### What is needed
Produce a word-for-word copy of the data that follows, excluding images.

### Images with localized body landmarks
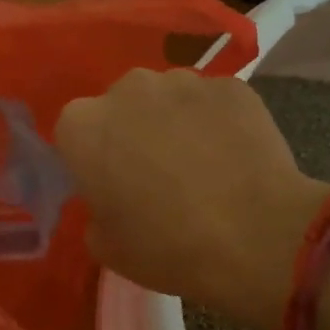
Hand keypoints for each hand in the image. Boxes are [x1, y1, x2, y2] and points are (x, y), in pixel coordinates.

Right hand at [56, 69, 328, 329]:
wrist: (255, 237)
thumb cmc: (167, 247)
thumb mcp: (105, 245)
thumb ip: (96, 206)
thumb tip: (112, 194)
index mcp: (83, 126)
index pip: (74, 133)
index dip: (91, 159)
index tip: (110, 185)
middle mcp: (127, 88)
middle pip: (120, 106)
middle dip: (131, 131)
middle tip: (154, 174)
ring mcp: (184, 81)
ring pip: (167, 99)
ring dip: (173, 122)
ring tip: (200, 164)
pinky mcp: (231, 86)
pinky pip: (211, 103)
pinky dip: (216, 122)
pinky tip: (232, 157)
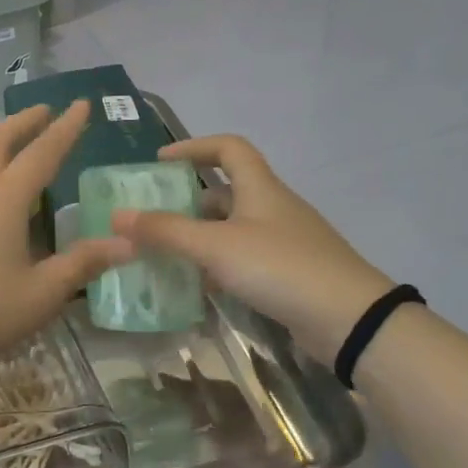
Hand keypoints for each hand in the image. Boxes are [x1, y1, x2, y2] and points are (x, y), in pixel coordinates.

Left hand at [0, 101, 132, 381]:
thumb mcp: (41, 293)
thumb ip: (82, 264)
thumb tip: (126, 244)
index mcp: (6, 199)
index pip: (43, 153)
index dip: (65, 128)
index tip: (82, 103)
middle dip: (24, 122)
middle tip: (45, 110)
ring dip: (1, 141)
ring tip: (20, 143)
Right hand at [111, 136, 392, 365]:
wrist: (350, 320)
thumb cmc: (280, 267)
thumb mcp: (215, 246)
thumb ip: (166, 231)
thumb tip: (117, 215)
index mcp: (260, 188)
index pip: (228, 148)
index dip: (194, 147)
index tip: (160, 162)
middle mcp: (273, 208)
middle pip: (227, 191)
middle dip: (188, 199)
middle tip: (154, 216)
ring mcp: (284, 242)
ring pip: (233, 228)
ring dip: (200, 235)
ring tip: (165, 252)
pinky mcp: (289, 273)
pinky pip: (244, 258)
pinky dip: (218, 264)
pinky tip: (198, 284)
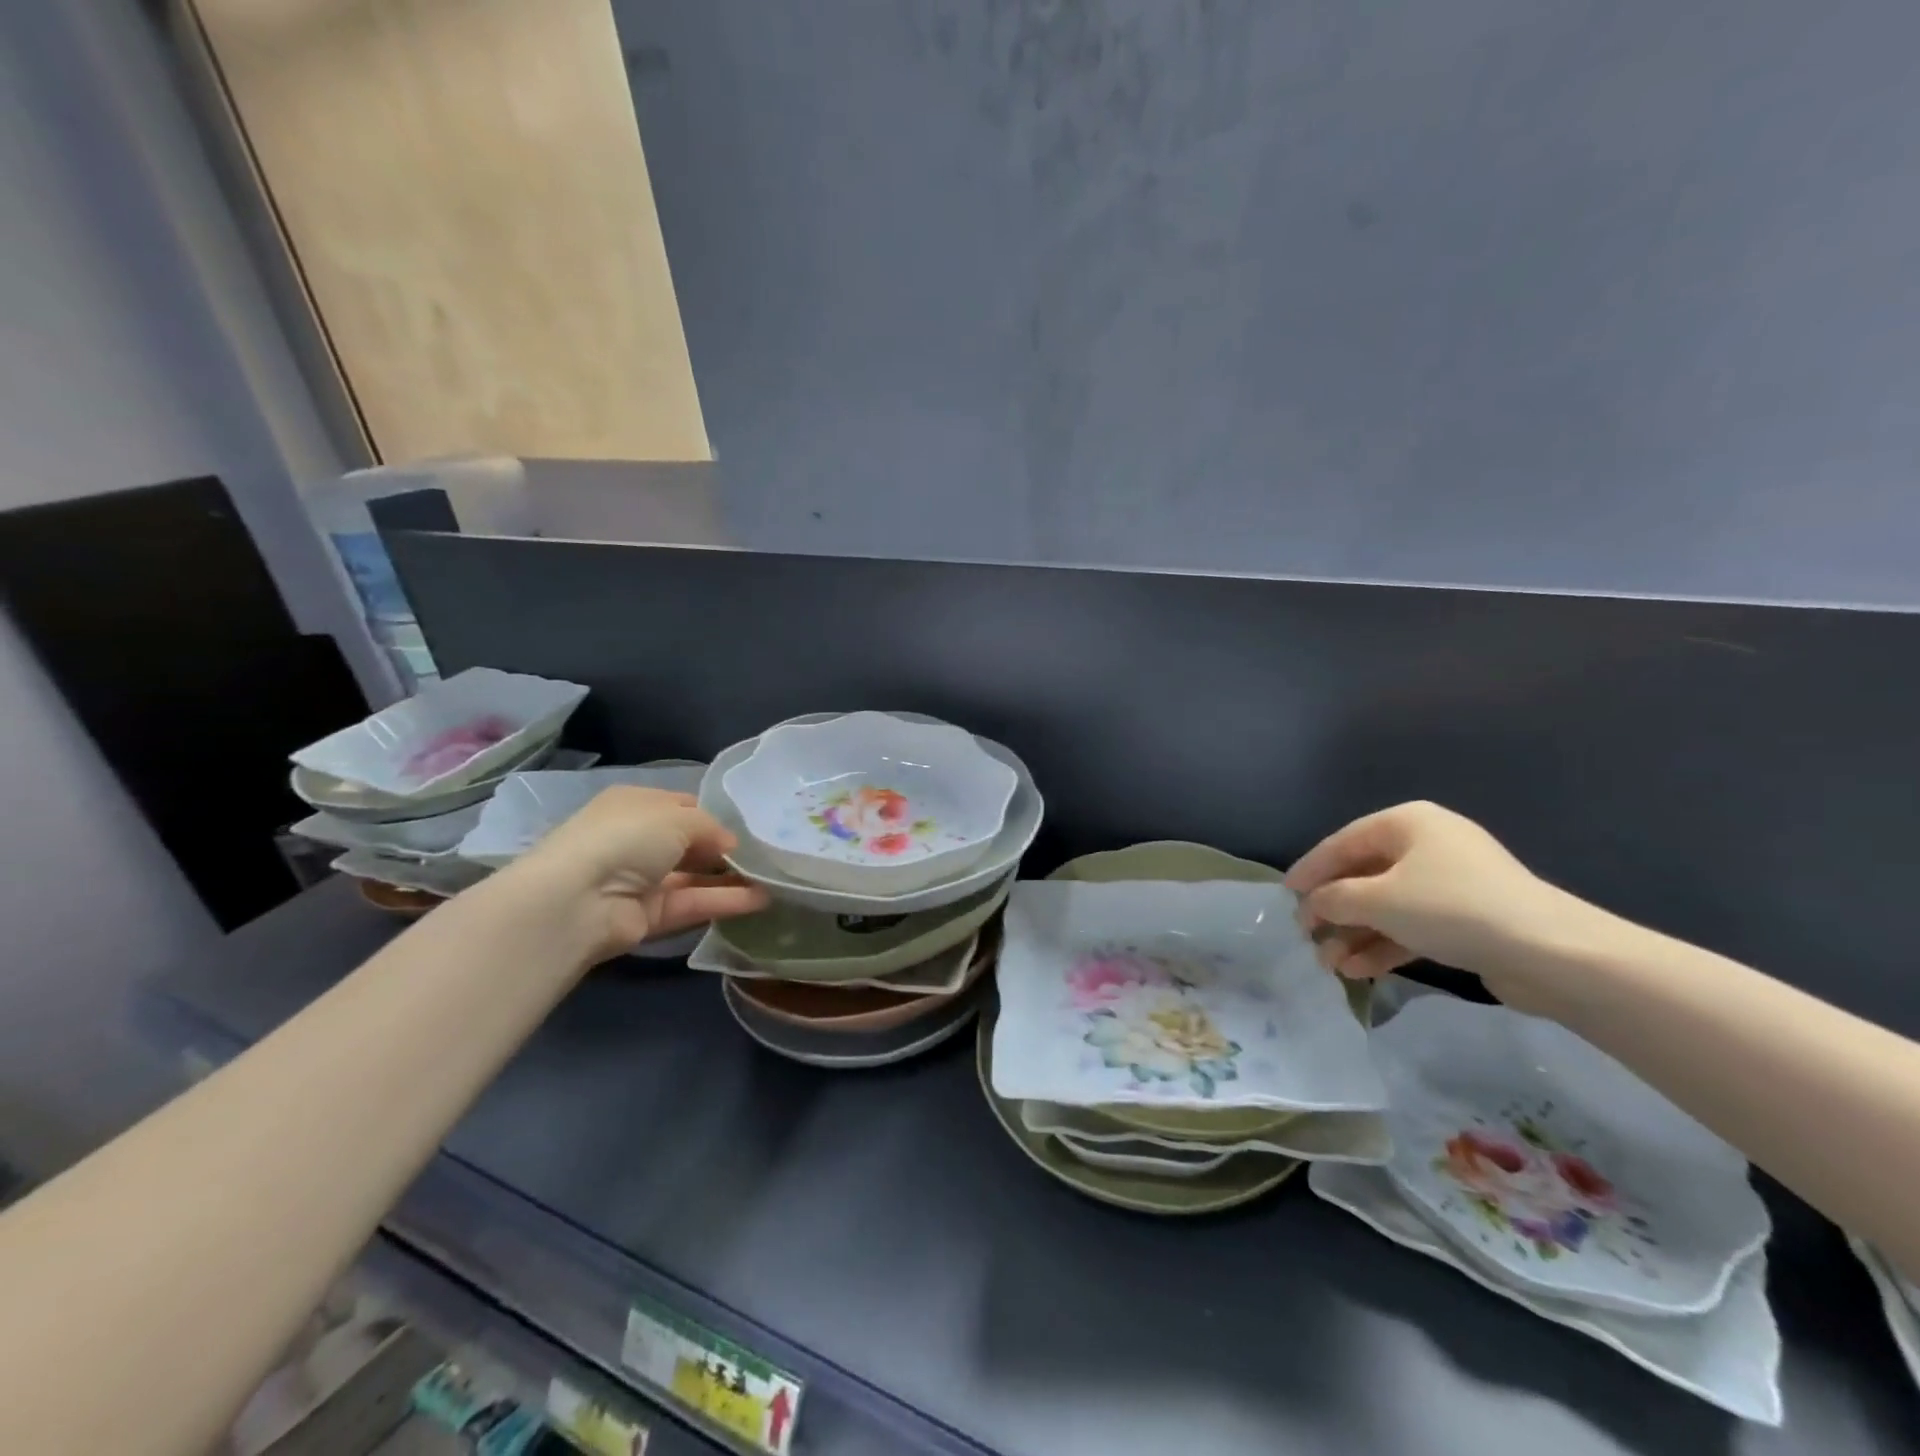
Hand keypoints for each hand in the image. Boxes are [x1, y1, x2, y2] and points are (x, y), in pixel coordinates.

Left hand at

### Task response
Hand keypoints for each hand in the image. Boxes are [x1, y1, x2, y2] and points are (x, y), in pixel coordinates.

Right hand at [56, 69, 328, 329]:
wrist: (255, 237)
thumb cmc: (167, 247)
thumb mcp: (105, 245)
thumb ip: (96, 206)
thumb tip: (112, 194)
index mcp: (83, 126)
index pip: (74, 133)
index dip: (91, 159)
index tip: (110, 185)
middle mcp: (127, 88)
middle pip: (120, 106)
middle dip: (131, 131)
middle tip: (154, 174)
ring mcp: (184, 81)
ring pip: (167, 99)
ring dip: (173, 122)
ring tip: (200, 164)
pinky mcp: (231, 86)
pinky pip: (211, 103)
pinky dip: (216, 122)
pinky tip: (232, 157)
Hand keypoints for each hand in the image. Boxes are [x1, y1, x2, y2] and points are (x, y), in pixel coordinates.

Left hand at [0, 101, 132, 381]:
thumb mcp: (41, 293)
thumb ip: (82, 264)
thumb tip: (126, 244)
index mcp: (6, 199)
index pip: (43, 153)
index dip: (65, 128)
index tip: (82, 103)
middle dip: (24, 122)
middle tip: (45, 110)
ring dip: (1, 141)
ring tip: (20, 143)
Right hand at [111, 136, 392, 365]:
wrist: (350, 320)
thumb cmc: (280, 267)
thumb mcp: (215, 246)
thumb ip: (166, 231)
thumb tip: (117, 215)
index mcp: (260, 188)
index pip: (228, 148)
index dip: (194, 147)
index tip: (160, 162)
middle mcp: (273, 208)
middle pip: (227, 191)
middle dip: (188, 199)
middle tip: (154, 216)
ring mcp: (284, 242)
ring pip: (233, 228)
ring dip: (200, 235)
ring tip: (165, 252)
pinky mcp: (289, 273)
pinky pip: (244, 258)
pinky dip: (218, 264)
pinky tip: (198, 284)
Hand keypoints for each hand in the image. Boxes are [x1, y1, x2, y2] and points are (x, y), in pixel coordinates.

Left hand at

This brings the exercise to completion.